-- Material provided --
-=-=-=-=-

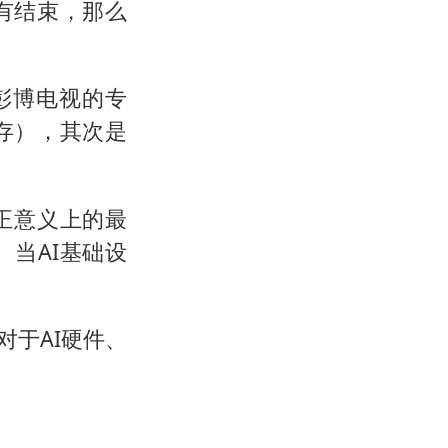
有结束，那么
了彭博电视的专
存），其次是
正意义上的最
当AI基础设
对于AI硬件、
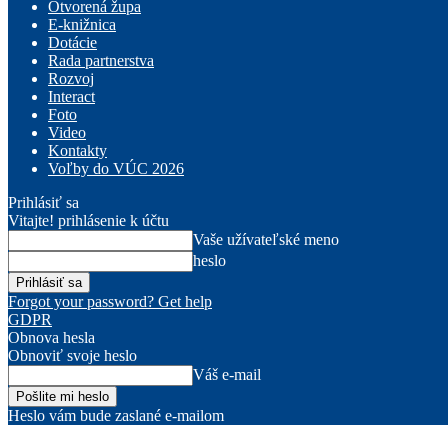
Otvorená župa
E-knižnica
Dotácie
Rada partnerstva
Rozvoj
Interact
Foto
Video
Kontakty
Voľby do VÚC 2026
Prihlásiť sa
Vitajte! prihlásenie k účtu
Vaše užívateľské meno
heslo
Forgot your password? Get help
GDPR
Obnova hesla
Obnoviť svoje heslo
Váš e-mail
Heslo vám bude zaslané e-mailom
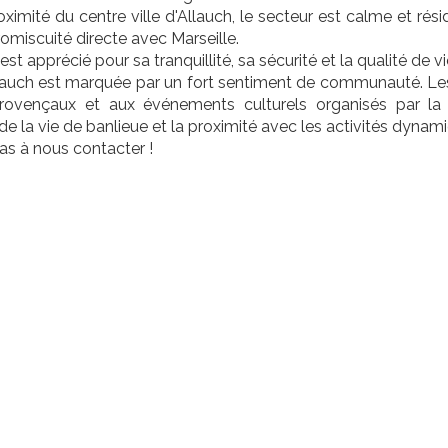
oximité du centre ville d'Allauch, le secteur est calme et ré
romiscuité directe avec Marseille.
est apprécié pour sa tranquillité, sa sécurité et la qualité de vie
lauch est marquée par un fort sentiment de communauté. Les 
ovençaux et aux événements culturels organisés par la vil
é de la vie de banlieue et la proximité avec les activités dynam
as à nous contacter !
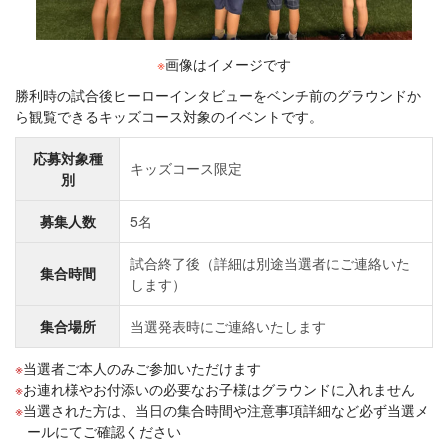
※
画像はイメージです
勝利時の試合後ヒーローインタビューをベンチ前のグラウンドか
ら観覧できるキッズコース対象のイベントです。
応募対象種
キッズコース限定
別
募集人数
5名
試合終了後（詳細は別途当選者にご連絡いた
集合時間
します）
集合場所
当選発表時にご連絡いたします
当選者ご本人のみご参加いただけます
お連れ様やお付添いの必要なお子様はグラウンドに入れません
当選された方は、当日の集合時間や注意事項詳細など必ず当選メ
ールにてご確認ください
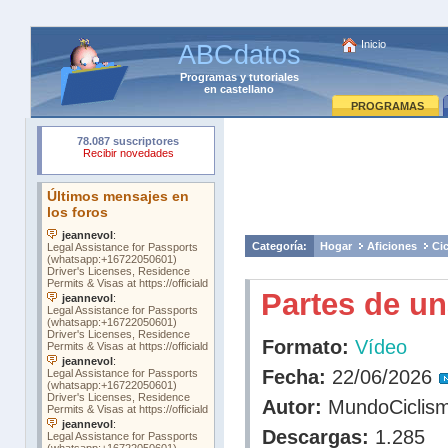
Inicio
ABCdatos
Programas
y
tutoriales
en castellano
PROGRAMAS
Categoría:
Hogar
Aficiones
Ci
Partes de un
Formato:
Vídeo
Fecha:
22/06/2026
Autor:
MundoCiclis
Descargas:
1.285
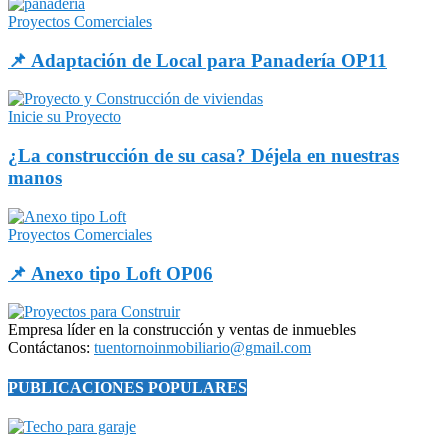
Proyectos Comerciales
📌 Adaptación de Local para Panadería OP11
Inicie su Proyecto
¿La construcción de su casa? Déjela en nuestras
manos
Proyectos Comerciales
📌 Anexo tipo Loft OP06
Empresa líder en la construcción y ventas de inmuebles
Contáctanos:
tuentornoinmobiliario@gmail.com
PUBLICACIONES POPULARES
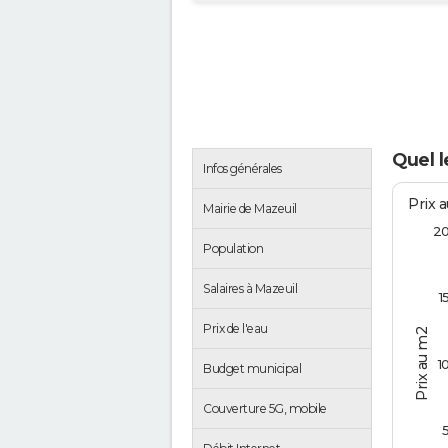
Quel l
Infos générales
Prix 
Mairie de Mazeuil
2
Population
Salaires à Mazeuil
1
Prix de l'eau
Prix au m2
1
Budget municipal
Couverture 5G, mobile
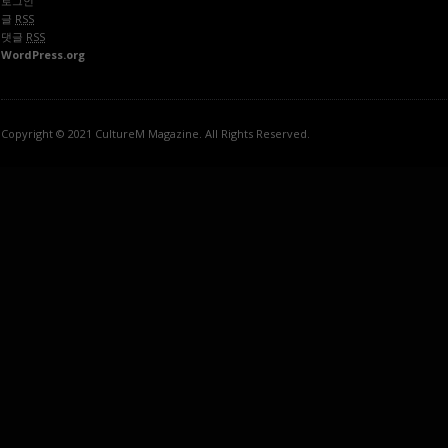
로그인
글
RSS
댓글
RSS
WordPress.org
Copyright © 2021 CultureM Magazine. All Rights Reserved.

-=-=-=-=-

-- The task --
How many lines in the material contain the string "construcción"? Give the number alone.

-- Response to this task --
2